### PROBLEM DETAILS
Please copy, exactly as they appear below, the lines from the one containing "<p>For a description" through the one containing "<p>For more information".

(Document images with source code)
*** Block opens ***

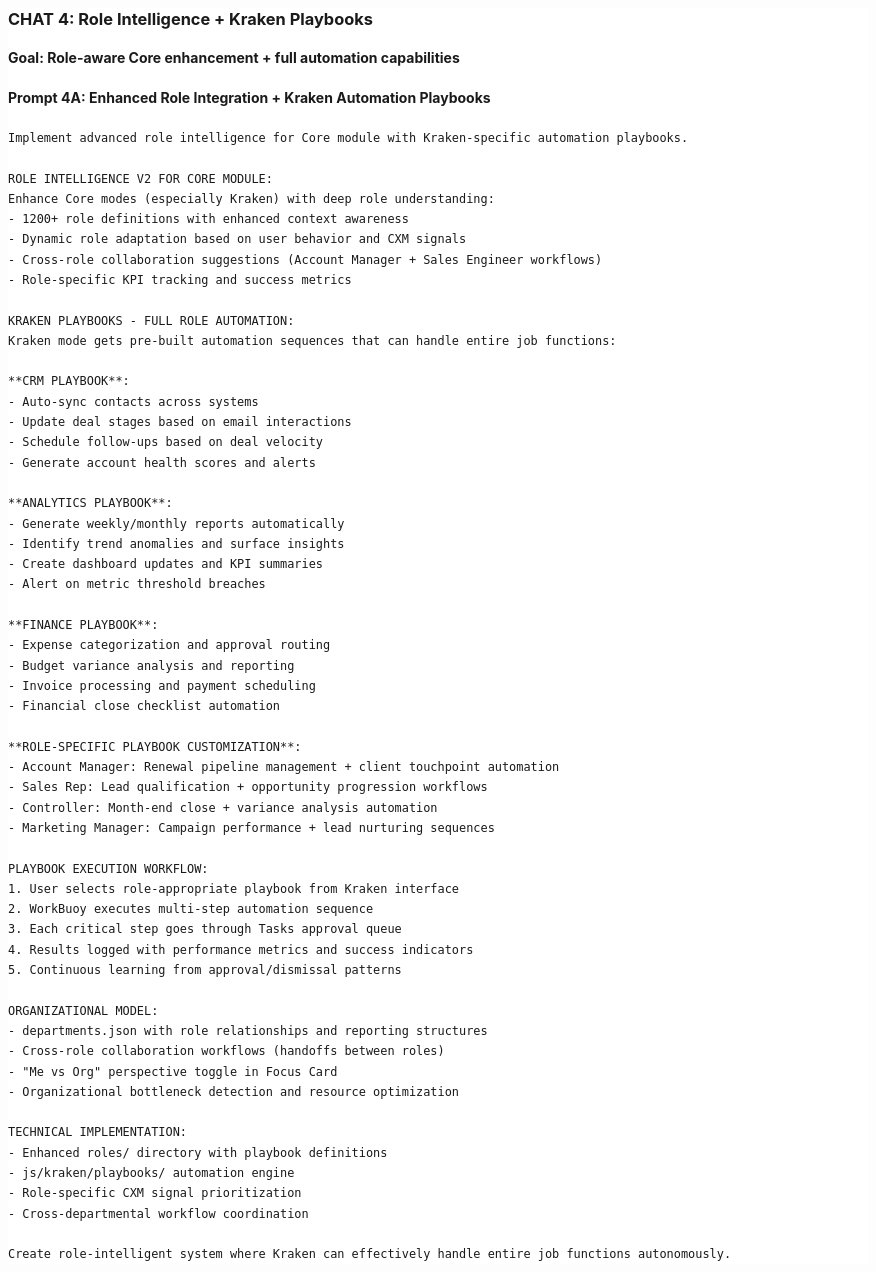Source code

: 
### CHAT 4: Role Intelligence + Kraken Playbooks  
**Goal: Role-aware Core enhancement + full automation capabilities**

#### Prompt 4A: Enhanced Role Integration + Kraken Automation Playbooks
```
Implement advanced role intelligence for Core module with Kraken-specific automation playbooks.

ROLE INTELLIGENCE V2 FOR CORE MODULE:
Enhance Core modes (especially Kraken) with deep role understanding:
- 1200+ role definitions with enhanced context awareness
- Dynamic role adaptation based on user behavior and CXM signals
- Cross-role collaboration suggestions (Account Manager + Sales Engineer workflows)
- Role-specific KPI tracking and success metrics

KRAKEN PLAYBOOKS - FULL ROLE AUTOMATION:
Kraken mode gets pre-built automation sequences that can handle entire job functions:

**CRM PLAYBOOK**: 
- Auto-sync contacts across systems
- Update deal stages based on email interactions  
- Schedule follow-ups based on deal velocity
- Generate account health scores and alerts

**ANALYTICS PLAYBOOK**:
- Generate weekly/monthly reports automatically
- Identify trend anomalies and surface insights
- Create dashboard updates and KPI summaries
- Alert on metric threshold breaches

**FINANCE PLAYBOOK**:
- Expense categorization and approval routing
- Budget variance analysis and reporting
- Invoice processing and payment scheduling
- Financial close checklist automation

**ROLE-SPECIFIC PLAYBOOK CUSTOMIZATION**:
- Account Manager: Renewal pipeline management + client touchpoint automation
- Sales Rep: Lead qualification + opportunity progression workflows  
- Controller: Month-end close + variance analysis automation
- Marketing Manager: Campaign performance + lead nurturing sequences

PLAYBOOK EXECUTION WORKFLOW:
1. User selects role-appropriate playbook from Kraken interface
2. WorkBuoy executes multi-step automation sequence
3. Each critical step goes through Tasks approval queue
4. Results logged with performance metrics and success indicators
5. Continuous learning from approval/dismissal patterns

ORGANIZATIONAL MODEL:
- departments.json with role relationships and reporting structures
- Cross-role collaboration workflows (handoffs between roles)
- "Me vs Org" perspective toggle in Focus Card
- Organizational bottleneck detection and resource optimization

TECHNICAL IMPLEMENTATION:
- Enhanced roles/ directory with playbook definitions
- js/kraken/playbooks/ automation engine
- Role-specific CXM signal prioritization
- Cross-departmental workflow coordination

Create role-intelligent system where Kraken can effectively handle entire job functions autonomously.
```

*** Block closes ***
*** Block opens ***

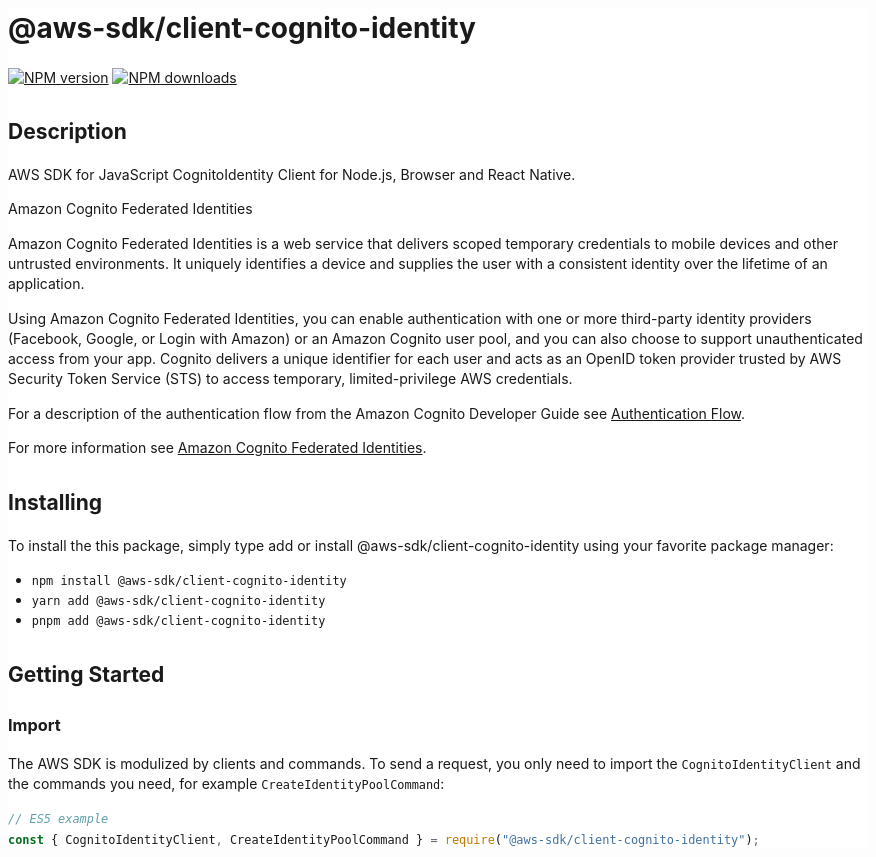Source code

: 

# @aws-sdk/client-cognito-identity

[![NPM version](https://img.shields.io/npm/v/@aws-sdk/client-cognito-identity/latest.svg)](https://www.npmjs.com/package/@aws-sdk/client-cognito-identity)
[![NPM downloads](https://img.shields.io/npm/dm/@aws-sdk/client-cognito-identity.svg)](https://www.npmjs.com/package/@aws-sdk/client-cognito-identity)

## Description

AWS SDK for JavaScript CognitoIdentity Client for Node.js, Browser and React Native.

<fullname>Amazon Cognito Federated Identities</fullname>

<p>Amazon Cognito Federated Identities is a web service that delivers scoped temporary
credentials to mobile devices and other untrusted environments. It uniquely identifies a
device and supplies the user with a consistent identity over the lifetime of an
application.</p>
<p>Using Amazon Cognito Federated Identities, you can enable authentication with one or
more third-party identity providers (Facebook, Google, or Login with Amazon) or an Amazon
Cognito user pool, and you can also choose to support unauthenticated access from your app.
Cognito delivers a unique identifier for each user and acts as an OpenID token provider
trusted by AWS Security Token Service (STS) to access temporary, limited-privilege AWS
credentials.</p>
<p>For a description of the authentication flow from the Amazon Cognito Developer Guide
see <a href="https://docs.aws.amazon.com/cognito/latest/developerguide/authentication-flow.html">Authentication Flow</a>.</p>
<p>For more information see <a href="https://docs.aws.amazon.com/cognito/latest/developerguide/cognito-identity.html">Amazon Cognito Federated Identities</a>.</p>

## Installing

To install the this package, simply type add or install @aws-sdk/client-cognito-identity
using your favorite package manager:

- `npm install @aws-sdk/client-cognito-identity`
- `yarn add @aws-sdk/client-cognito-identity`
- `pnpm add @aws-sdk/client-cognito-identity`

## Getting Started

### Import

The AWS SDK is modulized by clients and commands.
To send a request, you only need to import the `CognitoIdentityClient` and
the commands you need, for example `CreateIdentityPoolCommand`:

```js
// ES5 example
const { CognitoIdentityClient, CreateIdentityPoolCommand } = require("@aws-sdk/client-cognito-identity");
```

*** Block closes ***
*** Block opens ***

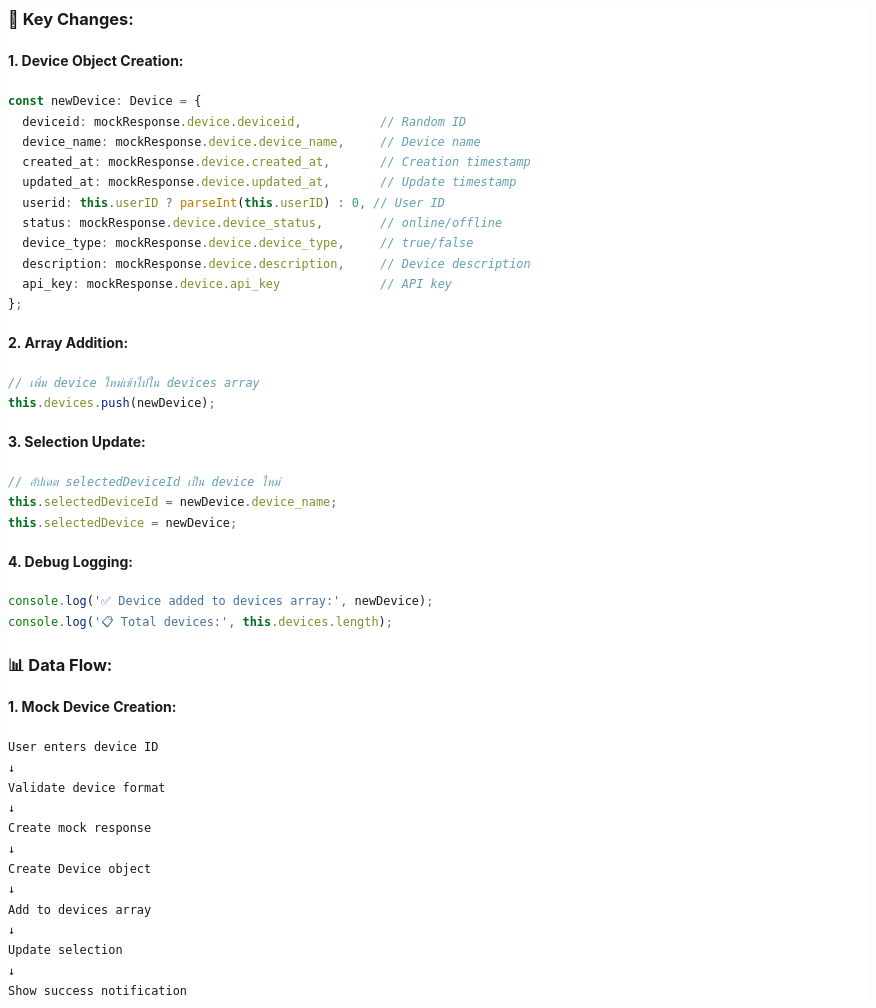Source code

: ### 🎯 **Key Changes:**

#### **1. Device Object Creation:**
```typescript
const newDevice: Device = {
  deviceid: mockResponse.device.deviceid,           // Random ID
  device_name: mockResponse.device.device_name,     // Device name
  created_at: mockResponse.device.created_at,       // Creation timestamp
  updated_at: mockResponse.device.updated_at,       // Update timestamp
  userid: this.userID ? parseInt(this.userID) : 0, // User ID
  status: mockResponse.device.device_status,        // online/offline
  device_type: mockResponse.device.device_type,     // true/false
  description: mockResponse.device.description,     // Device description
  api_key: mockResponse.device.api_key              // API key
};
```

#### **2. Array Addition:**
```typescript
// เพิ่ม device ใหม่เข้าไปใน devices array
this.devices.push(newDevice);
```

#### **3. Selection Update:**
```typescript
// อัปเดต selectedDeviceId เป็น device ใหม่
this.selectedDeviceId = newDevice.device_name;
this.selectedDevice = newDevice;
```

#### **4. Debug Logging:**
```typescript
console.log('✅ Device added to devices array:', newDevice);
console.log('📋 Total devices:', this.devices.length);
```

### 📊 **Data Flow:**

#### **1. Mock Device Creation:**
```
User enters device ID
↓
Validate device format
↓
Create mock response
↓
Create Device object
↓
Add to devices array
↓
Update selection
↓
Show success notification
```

*** Block closes ***

### EXERCISE RESPONSE
<p>For a description of the authentication flow from the Amazon Cognito Developer Guide
see <a href="https://docs.aws.amazon.com/cognito/latest/developerguide/authentication-flow.html">Authentication Flow</a>.</p>
<p>For more information see <a href="https://docs.aws.amazon.com/cognito/latest/developerguide/cognito-identity.html">Amazon Cognito Federated Identities</a>.</p>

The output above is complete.